## EXCERPT PROVIDED
Since launching on Christmas Eve in 2012 we've been giving away samples in return for £2 minimum donations to children's charities via our http://spitfireaudio.us2.list-manage.com/track/click?u=147ea0eb7d5a8ef4e35c359bd&id=0b0ff6f955&e=679282d5c6 (&quot;LABS&quot;) scheme. At first via Justgiving for Unicef, now direct through our own site to a number of different causes.

http://www.spitfireaudio.com/shop/ranges/spitfire-labs/ (Spitfire Laboratories) is a large selection of very cool experimental samples that are available to you for free in return for a £2 donation to charity. We cover all admin and credit card costs so every single penny goes to a worthy cause!

The donations we receive are spread between three charities. Magic Breakfast is a charity devoted to making sure children in the UK don’t go to school hungry, Safer London is a charity that helps young people in London live free from violence and crime, and Unicef is the United Nations' children charity.

To donate, simply add anything from our Spitfire Labs range into your cart and checkout as normal. We’ll process your order and send you a download link, and the full donation will be passed on to charity.

The range includes everything from Christian Henson’s personal experimental library entitled http://www.spitfireaudio.com/shop/ranges/spitfire-labs/henson-s-frozen-strings/ (Frozen Strings) to (quite literally) http://www.spitfireaudio.com/shop/ranges/spitfire-labs/kitchen-sink/ (The Kitchen Sink)! If you don’t know about Spitfire Labs you haven’t lived!

We've enjoyed sharing our little treasures, secret weapons, and prototype libraries with you and greatly appreciate your continued support. It is an immense amount of money to raise considering this is comprised largely of £2 donations.

To celebrate crossing the £100,000 donation mark, we've added a new little goodie to our Labs range! Check out the new Trumpet Fields HERE





FROM EVERYONE AT *SPITFIRE AUDIO
THANK YOU*


----------



## JohnG (Feb 16, 2016)

## REQUEST
Please edit the Spitfire Labs announcement above, giving back everything from "The donations we" down to "you haven’t lived!" with "checkout" changed to "pay".

## EXCERPTED DATA
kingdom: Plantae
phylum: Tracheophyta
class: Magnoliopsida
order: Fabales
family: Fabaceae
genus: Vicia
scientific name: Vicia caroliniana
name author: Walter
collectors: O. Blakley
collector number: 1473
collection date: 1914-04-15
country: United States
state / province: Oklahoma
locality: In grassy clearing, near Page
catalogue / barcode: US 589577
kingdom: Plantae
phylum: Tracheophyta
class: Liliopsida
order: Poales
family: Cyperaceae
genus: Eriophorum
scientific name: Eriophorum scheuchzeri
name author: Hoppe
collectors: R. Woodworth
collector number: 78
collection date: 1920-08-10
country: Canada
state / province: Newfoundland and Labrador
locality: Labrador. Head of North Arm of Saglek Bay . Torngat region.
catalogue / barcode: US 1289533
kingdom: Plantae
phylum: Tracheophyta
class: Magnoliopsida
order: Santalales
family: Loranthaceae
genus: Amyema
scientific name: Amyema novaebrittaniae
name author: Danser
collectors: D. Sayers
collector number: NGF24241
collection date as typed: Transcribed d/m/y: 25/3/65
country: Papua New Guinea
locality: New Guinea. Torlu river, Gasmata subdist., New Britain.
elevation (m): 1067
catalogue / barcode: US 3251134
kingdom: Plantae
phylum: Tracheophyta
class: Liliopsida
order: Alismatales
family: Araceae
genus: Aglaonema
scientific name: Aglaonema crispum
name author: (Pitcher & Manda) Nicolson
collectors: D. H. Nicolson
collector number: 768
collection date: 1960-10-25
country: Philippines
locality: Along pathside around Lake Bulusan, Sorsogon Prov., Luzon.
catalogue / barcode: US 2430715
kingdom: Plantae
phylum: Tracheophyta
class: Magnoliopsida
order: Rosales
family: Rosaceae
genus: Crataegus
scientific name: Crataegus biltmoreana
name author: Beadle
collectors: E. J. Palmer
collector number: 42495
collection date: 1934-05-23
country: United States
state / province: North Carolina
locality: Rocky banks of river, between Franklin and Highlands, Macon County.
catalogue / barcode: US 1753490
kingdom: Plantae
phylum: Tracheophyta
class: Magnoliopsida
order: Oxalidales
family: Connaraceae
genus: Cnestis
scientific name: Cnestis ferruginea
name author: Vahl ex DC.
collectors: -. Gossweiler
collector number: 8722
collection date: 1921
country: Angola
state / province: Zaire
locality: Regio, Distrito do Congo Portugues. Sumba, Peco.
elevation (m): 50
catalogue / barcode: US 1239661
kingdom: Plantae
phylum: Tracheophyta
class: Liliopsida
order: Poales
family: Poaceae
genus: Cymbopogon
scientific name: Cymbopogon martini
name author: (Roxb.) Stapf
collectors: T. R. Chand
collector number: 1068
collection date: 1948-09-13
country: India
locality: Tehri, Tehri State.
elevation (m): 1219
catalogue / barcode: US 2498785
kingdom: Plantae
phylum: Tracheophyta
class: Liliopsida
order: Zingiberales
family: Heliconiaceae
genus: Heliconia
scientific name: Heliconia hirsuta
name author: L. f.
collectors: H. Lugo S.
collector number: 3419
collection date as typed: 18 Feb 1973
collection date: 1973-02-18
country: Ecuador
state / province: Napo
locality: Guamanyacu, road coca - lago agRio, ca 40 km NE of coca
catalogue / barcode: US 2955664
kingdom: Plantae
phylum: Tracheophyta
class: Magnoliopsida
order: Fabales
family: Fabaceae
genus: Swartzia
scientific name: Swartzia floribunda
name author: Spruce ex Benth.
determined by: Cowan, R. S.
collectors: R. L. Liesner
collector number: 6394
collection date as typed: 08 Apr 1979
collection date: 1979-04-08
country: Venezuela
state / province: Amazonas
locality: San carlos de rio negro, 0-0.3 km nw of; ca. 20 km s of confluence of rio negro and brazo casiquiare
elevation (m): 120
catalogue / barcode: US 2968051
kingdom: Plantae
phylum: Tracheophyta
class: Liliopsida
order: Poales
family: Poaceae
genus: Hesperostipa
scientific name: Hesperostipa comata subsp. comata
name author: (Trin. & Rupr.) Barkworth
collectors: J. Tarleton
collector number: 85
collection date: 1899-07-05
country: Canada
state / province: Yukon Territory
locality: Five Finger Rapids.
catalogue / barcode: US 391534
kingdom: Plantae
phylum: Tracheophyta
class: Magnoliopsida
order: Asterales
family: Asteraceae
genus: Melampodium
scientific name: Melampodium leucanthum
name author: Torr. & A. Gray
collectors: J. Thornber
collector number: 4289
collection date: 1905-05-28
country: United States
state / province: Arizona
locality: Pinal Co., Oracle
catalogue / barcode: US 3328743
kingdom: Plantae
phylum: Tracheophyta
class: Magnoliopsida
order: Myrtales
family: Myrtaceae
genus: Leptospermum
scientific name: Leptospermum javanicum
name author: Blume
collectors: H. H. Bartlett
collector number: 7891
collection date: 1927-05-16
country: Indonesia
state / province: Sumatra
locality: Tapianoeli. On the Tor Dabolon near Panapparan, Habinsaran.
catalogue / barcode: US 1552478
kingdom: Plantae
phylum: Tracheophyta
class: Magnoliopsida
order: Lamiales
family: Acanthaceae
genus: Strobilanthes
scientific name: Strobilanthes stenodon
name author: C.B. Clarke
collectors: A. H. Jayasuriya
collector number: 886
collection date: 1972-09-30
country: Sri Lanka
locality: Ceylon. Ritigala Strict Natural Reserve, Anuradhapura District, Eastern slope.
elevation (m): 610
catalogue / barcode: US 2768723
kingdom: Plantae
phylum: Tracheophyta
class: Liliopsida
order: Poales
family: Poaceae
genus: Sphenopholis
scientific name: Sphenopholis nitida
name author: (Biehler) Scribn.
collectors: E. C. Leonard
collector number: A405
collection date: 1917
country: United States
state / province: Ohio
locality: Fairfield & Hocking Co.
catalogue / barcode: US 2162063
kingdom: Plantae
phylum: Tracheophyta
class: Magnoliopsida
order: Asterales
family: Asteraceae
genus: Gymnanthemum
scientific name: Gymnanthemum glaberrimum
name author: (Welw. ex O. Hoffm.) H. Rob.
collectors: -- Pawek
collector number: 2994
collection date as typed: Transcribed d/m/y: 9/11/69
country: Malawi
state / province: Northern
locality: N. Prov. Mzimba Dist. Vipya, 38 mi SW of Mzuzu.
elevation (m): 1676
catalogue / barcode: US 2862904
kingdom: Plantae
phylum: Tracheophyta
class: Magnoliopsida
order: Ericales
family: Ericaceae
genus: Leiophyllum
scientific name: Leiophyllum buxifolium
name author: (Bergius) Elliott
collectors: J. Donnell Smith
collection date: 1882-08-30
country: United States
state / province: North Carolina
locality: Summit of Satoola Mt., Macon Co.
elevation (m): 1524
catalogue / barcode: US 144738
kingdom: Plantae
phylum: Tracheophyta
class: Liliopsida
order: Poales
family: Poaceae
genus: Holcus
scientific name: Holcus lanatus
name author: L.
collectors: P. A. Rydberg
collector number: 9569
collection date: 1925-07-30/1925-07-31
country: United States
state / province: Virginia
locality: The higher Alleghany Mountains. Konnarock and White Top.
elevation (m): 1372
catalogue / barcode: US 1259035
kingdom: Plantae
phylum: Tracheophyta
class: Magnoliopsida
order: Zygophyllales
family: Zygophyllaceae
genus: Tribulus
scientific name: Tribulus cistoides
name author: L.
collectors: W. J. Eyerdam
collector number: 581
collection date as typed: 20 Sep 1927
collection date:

## FINAL RESULT
The donations we receive are spread between three charities. Magic Breakfast is a charity devoted to making sure children in the UK don’t go to school hungry, Safer London is a charity that helps young people in London live free from violence and crime, and Unicef is the United Nations' children charity.

To donate, simply add anything from our Spitfire Labs range into your cart and pay as normal. We’ll process your order and send you a download link, and the full donation will be passed on to charity.

The range includes everything from Christian Henson’s personal experimental library entitled http://www.spitfireaudio.com/shop/ranges/spitfire-labs/henson-s-frozen-strings/ (Frozen Strings) to (quite literally) http://www.spitfireaudio.com/shop/ranges/spitfire-labs/kitchen-sink/ (The Kitchen Sink)! If you don’t know about Spitfire Labs you haven’t lived!